Perhaps coincidentally, Brundage, a self-made millionaire through investments in the Depression-era stock market and, later, construction in Chicago, caused the most irritation on issues involving the 20th century’s two Summer Olympics in Germany.
In 1936, as president of the U.S. Olympic Committee, he triumphed in a raging national debate, arguing that the United States should participate in the Berlin Summer Games despite increasing evidence of the menace threatened by Hitler’s Third Reich.
He went on a fact-finding visit to Germany in 1934, eliciting a promise--later broken--by government officials that Germany’s Jewish athletes would be treated equally in efforts to qualify for the Olympic team.
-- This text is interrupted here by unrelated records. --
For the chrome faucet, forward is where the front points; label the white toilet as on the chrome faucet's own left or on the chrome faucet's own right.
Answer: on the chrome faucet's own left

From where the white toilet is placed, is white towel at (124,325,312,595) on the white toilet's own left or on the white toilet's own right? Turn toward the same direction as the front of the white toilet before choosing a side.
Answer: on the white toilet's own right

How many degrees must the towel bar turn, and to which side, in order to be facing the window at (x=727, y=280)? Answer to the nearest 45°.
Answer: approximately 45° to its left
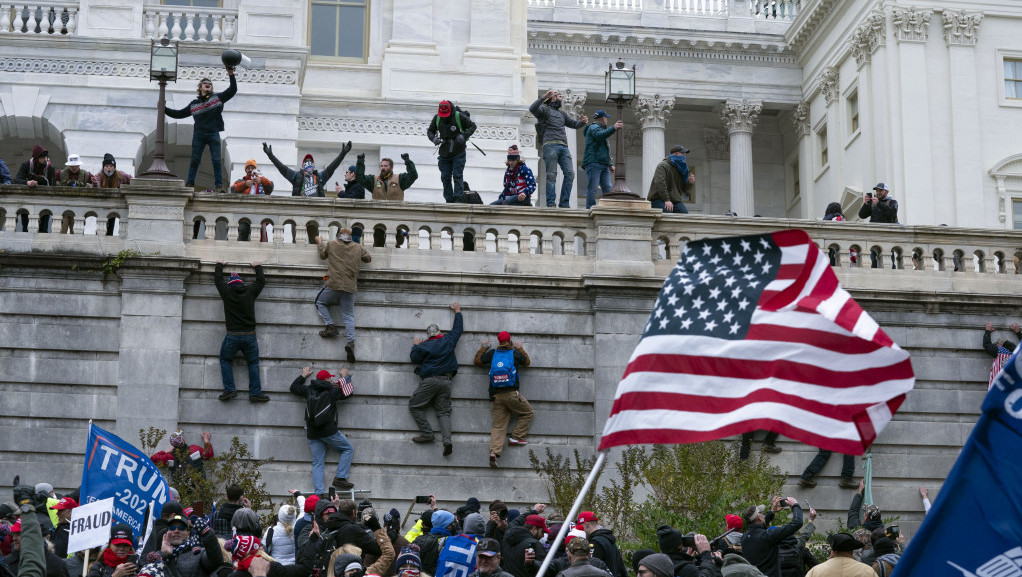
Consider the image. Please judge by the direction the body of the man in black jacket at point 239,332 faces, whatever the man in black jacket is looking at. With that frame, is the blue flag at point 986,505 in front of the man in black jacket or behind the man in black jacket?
behind

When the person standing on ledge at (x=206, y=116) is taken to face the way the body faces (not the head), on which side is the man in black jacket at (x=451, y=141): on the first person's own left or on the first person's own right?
on the first person's own left

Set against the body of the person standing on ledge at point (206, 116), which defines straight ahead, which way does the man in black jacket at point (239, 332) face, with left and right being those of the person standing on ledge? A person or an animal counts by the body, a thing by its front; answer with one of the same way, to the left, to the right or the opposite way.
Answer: the opposite way

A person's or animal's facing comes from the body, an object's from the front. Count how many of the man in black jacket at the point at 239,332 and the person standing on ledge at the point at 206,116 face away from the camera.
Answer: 1

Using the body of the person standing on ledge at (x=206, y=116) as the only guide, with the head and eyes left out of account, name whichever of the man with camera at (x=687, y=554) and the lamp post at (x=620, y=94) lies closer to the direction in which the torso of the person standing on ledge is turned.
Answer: the man with camera

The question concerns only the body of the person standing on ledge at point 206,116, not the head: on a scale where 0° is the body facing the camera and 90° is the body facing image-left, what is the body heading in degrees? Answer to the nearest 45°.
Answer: approximately 0°

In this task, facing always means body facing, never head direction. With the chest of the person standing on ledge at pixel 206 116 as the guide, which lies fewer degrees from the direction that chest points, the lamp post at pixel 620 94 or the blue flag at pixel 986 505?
the blue flag

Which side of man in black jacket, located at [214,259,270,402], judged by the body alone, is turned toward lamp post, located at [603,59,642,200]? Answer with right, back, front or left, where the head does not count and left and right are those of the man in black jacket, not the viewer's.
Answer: right

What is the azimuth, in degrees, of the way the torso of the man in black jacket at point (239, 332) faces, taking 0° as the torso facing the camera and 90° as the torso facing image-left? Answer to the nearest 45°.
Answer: approximately 180°
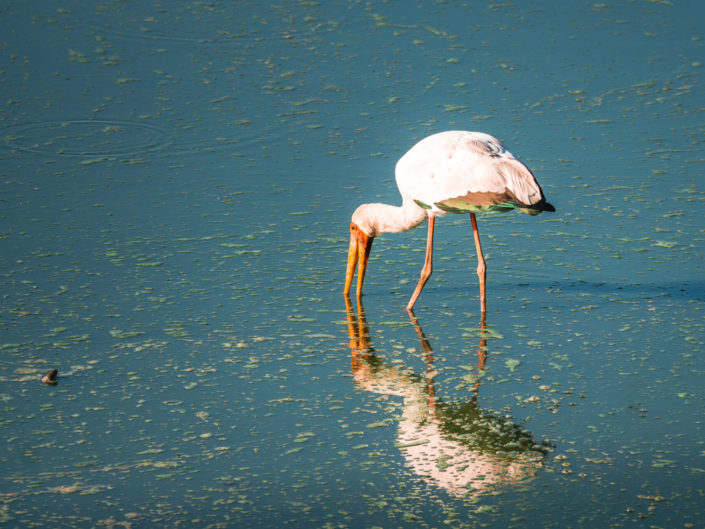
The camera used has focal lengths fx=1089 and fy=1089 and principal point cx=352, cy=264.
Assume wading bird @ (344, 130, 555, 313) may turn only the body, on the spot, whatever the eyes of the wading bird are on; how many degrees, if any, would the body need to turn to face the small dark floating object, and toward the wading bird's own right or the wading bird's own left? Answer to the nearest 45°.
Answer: approximately 45° to the wading bird's own left

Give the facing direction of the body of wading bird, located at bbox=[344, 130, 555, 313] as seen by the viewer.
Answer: to the viewer's left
He charged that “certain Jews must now understand that they cannot use these Games as a weapon in their boycott against the Nazis.”
Olympic historian and filmmaker Bud Greenspan says Brundage, a member of the isolationist America First Committee until the United States’ entry into World War II, was anti-Semitic. It is not a unique opinion. Another view presented by historians is that Brundage, like his mentor, De Coubertin, was so committed to the Olympic Games that he would abide by no intrusion of politics, no matter how odious those politics might be.
Author John Hoberman, in his 1986 book, “The Olympic Crisis,” referred to Brundage’s world view as “amoral universalism.”
That is consistent with his actions in 1972, when Brundage, 84, presided over his final Olympics. He suffered a rare loss in the days before the opening ceremony when the African nation of Rhodesia, now Zimbabwe, was ousted from the Games because of its policy of racial apartheid. Other African nations had threatened to boycott if Rhodesia was allowed to participate.
Then, even after 11 members of the Israeli team were killed, Brundage decided against canceling the rest of the Olympics, vowing that the Games must go on. Reaction from around the world was mixed.
“We have only the strength of a great ideal,” he said during a memorial service the next day. “I am sure the public will agree that we cannot allow a handful of terrorists to destroy this nucleus of international cooperation and goodwill we have in the Olympic movement.”
Many, indeed, did agree.
But Brundage again exhibited his misplaced priorities during his speech when he compared the Palestinian terrorist invasion of the athletes’ village to the campaign to expel Rhodesia from the Games, claiming that the Olympics had suffered from “two savage attacks.”
Brundage later apologized, but U.S. marathoner Frank Shorter called him a “pompous ass.”
U.S. basketball player Tom McMillen later wrote in his book, “Out of Bounds,” that Brundage had tried to “convert the memorial service into a pep rally.”
As Brundage departed from the Olympic stage after the Munich Games, he stood virtually alone against professionalism and commercialism. He married into German royalty a year later and died, in Germany, in 1975 at age 87.
“One can admire the strength of his stance more than the substance of his views,” Johnson wrote.